▼▼▼
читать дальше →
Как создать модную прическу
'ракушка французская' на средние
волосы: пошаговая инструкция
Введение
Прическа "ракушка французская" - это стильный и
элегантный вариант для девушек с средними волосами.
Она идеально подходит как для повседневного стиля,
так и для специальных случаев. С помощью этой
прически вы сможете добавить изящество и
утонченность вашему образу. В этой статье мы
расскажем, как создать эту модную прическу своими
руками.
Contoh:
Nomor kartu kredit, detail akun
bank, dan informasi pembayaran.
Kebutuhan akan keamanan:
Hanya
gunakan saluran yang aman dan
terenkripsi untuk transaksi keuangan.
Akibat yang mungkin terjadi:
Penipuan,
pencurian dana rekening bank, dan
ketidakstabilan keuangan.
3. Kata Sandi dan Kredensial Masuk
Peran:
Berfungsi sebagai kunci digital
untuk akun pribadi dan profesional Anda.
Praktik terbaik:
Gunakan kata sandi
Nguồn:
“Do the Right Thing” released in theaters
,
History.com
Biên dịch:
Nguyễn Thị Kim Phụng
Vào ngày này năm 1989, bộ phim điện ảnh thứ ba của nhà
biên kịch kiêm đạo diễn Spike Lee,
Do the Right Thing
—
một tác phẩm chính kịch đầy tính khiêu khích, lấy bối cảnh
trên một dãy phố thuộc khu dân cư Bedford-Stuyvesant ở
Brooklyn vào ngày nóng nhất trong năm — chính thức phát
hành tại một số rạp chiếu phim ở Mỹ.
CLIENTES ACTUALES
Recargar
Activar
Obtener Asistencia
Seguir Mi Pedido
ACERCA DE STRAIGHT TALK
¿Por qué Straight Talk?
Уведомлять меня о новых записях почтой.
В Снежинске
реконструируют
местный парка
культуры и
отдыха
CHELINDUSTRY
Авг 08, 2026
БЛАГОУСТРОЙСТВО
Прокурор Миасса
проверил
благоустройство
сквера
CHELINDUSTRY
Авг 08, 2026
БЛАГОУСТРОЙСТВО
▲▲▲
# What needs to be done
Print verbatim every line from the start of the records through the line containing "gunakan saluran yang aman dan", including that line.

# Written reply
читать дальше →
Как создать модную прическу
'ракушка французская' на средние
волосы: пошаговая инструкция
Введение
Прическа "ракушка французская" - это стильный и
элегантный вариант для девушек с средними волосами.
Она идеально подходит как для повседневного стиля,
так и для специальных случаев. С помощью этой
прически вы сможете добавить изящество и
утонченность вашему образу. В этой статье мы
расскажем, как создать эту модную прическу своими
руками.
Contoh:
Nomor kartu kredit, detail akun
bank, dan informasi pembayaran.
Kebutuhan akan keamanan:
Hanya
gunakan saluran yang aman dan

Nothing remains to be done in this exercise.